=== MATERIAL SHOWN ===

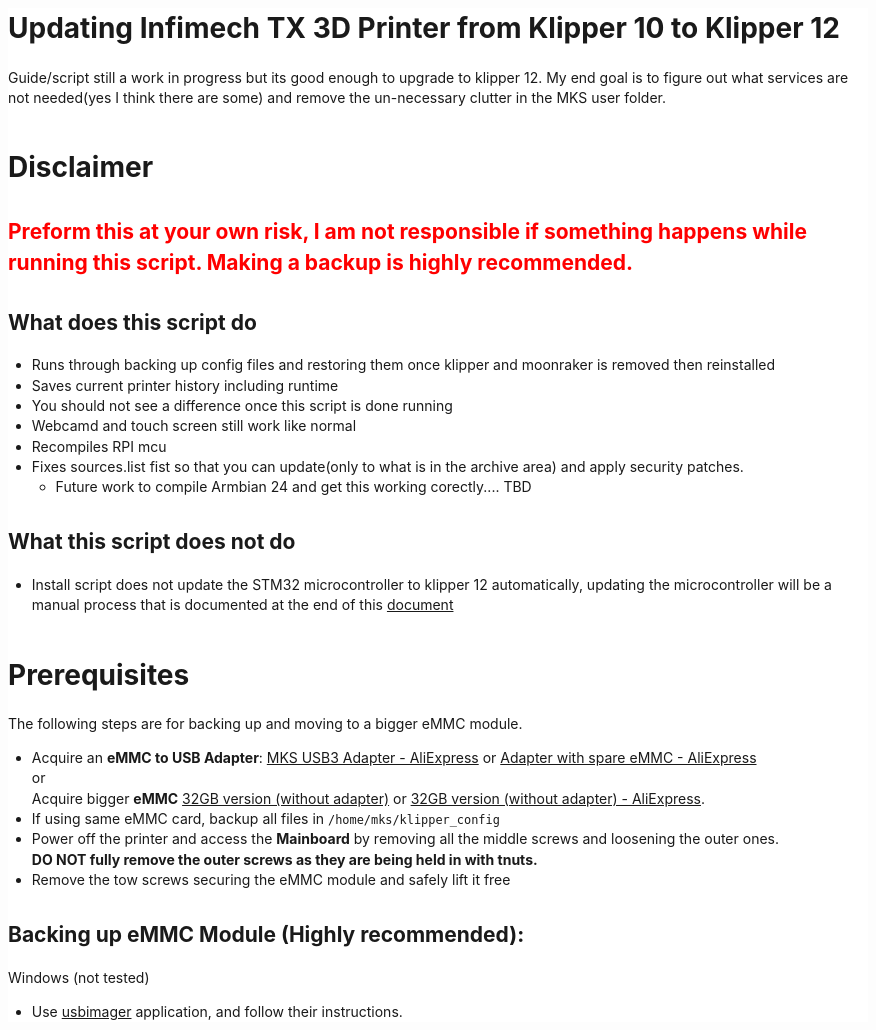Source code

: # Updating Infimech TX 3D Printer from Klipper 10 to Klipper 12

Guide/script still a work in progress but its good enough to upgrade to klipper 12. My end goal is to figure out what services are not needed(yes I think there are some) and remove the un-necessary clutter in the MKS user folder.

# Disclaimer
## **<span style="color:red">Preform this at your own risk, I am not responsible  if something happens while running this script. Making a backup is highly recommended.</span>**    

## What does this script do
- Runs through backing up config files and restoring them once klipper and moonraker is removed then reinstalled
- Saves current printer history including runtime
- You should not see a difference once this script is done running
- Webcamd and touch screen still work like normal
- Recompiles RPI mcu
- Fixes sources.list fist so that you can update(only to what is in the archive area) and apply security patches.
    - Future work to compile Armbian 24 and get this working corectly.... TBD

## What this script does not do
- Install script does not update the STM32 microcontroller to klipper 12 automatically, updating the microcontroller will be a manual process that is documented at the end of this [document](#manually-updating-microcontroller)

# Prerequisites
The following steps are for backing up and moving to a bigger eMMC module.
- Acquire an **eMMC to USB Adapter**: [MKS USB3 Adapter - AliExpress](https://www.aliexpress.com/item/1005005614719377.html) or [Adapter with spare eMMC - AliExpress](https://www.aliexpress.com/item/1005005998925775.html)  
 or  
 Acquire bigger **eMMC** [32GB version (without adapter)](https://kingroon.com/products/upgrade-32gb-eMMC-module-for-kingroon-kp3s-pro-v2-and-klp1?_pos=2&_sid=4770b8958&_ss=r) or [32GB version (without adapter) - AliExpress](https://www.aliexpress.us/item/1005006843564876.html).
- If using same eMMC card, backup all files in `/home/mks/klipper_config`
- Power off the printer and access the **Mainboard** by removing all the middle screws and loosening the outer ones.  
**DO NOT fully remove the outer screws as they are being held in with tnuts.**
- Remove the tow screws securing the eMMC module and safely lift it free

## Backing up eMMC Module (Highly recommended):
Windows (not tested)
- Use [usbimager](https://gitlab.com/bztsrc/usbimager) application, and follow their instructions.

===
=== MATERIAL SHOWN ===

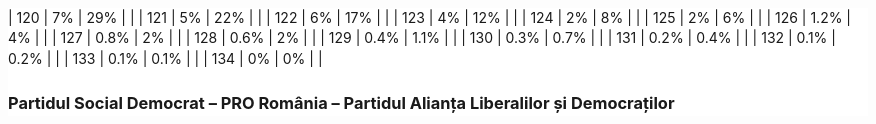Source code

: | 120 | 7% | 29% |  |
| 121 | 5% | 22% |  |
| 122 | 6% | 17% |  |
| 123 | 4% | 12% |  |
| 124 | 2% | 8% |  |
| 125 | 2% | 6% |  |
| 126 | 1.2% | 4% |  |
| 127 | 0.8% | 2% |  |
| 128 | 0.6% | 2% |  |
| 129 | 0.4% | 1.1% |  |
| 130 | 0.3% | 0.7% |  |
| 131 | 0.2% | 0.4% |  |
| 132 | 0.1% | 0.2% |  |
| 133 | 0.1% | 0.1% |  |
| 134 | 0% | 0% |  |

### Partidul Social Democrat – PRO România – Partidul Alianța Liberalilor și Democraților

===
=== MATERIAL SHOWN ===

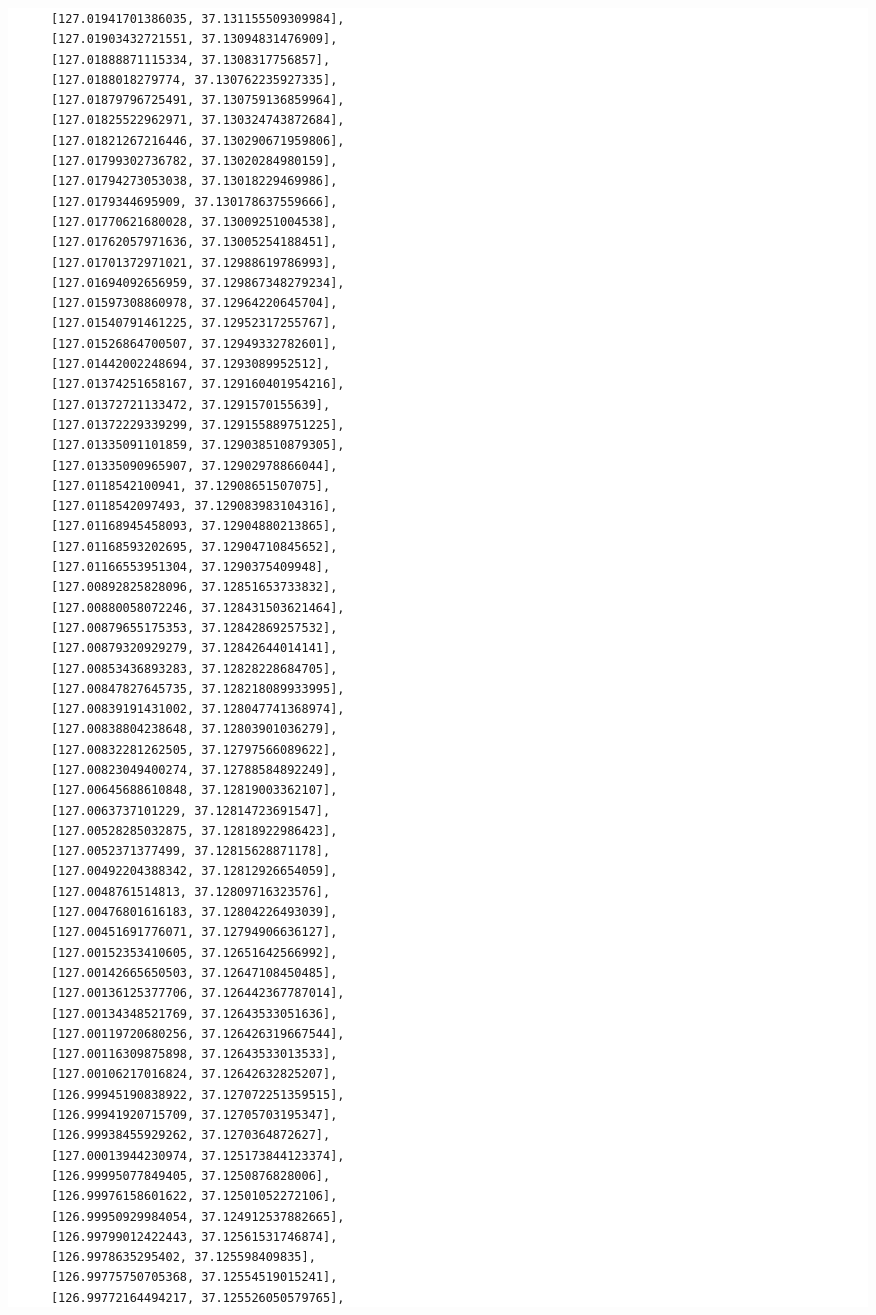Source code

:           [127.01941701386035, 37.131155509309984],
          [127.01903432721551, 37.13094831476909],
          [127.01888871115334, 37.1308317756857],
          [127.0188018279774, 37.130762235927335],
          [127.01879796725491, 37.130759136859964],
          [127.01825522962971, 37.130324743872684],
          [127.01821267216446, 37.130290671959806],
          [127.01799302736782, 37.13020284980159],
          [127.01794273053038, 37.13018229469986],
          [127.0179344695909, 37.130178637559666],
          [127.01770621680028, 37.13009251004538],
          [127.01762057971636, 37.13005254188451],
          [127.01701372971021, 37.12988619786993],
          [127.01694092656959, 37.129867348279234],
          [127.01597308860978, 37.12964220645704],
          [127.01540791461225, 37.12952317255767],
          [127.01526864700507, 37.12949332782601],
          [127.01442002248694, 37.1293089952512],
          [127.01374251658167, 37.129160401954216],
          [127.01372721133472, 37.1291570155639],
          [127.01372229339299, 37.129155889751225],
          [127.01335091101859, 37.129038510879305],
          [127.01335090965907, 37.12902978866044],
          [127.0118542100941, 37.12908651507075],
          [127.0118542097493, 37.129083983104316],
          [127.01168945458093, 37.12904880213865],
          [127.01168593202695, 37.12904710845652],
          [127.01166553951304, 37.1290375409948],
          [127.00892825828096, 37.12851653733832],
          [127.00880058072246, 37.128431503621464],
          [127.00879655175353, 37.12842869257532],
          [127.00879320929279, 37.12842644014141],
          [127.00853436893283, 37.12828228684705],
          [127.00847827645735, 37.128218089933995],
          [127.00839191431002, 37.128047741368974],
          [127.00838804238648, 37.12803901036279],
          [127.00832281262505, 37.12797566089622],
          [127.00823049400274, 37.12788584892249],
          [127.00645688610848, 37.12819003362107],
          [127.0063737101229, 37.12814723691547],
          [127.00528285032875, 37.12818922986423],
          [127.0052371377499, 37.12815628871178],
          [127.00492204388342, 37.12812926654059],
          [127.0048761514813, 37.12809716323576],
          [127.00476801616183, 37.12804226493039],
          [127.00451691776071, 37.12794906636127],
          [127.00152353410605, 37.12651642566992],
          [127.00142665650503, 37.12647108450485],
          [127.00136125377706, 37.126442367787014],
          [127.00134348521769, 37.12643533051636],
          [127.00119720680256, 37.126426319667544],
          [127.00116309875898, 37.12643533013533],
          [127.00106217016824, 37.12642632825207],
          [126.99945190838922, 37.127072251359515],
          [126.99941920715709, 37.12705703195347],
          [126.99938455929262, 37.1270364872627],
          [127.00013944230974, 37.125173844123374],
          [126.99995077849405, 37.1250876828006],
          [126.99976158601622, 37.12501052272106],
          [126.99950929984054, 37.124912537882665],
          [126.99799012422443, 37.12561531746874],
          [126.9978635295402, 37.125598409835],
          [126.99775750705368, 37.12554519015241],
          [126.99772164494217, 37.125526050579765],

===

# YOUR OBJECTIVE
Every line above that contains "files" counts once. Give the number of those lines and nothing more.

# THE COMPLETED TASK
2